Activity:
An exact copy of the listing below is the answer, with the pictures removed.

====== Information given

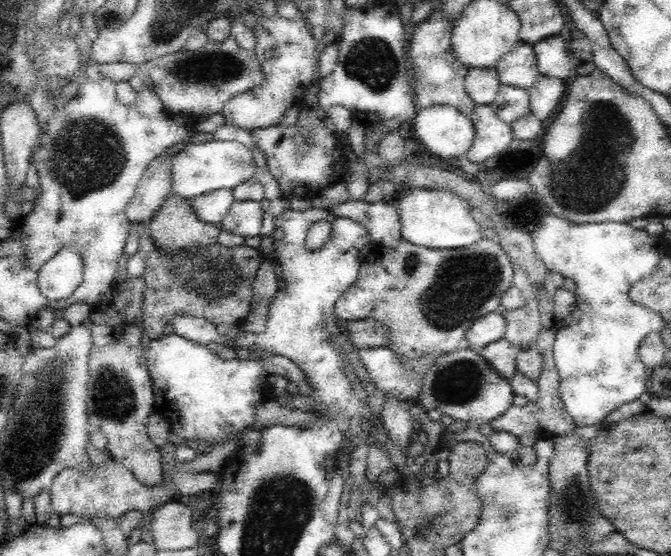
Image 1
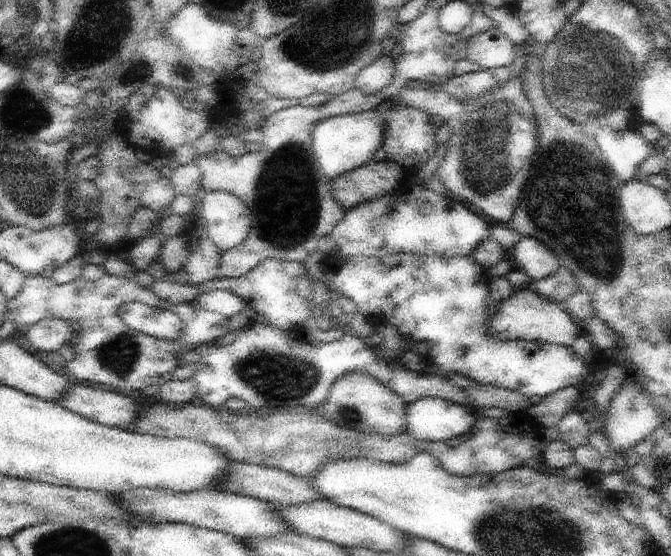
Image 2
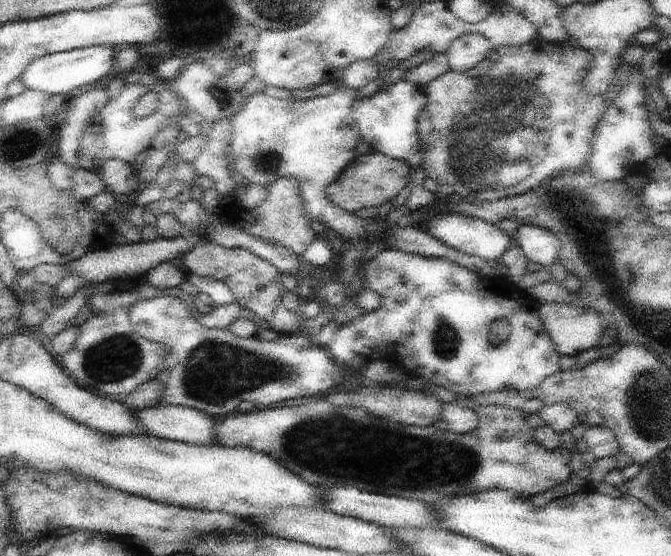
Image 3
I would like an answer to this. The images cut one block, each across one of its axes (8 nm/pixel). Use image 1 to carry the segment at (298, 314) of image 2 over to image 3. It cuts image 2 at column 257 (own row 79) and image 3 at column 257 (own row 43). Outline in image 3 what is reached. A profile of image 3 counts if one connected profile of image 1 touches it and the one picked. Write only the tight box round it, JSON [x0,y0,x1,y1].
[183,240,284,323]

============

Written response:
Image 1
Image 2
Image 3
I would like an answer to this. The images cut one block, each across one of its axes (8 nm/pixel). Use image 1 to carry the segment at (298, 314) of image 2 over to image 3. It cuts image 2 at column 257 (own row 79) and image 3 at column 257 (own row 43). Outline in image 3 what is reached. A profile of image 3 counts if one connected profile of image 1 touches it and the one picked. Write only the tight box round it, JSON [x0,y0,x1,y1].
[183,240,284,323]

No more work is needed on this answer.